Robo-Punk: the New, Shinier Face of Daft Punk
People should be free to be open-minded or not open-minded. If they don’t want to be open-minded, that is their freedom,” says Thomas Bangalter, the loquacious half of the French electronic duo Daft Punk. “We are open-minded but we are not trying to make everyone like us. We are just trying to raise some questions with the music and art we do. We have not the pretentiousness to say, ‘OK, the answer is in this.'”

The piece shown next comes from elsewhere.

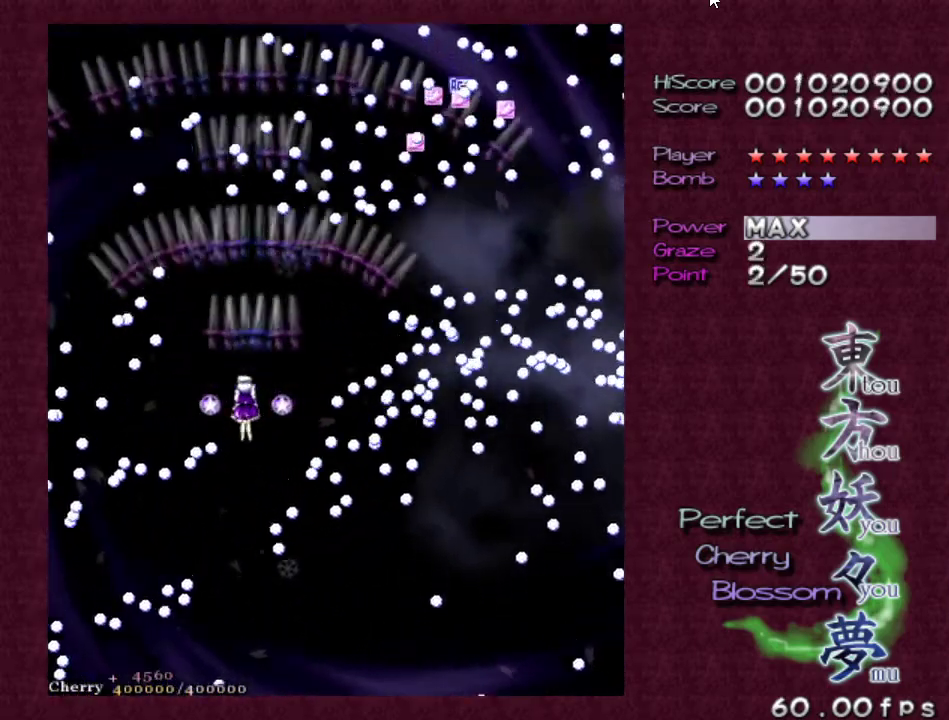
{"keys": ["up", "z"], "events": [[17, "left", "down"], [17, "up", "down"], [117, "left", "up"], [117, "up", "up"], [200, "left", "down"], [250, "up", "down"], [300, "left", "up"], [350, "up", "up"], [483, "up", "down"]]}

Daft Punk have set themselves an agenda few could pull off. In 1996, Bangalter and his collaborator Guy-Manuel de Homem-Christo inadvertently changed the face of dance music with Homework, a debut made in Bangalter’s bedroom. It brought the French dance underground overground: Gallic groovemeisters like Cassius, Etienne de Crecy, Dimitri From Paris, Laurent Garnier and Mirwais were soon discovered by the rest of the world. Now, Daft Punk have returned with Discovery, a shamelessly giddy romp of dancing and romancing played on a Buck Rogers turntable. And it works. Their first single, “One More Time,” is a hit on mainstream American radio, as it has been throughout Europe. Like the single, Discovery is disco for a new era: part pop, part rock, part techno and everything that funks in between. But Daft Punk aren’t here just to party. In short, they are here to say that anyone can do this. From the start, they have remained faceless, donning masks in photo shoots and never appearing in videos, as a statement against artist worship in music. This time out, they’ve gone further: There is Daft Club, a unique online fan site, and there are the, er, robots.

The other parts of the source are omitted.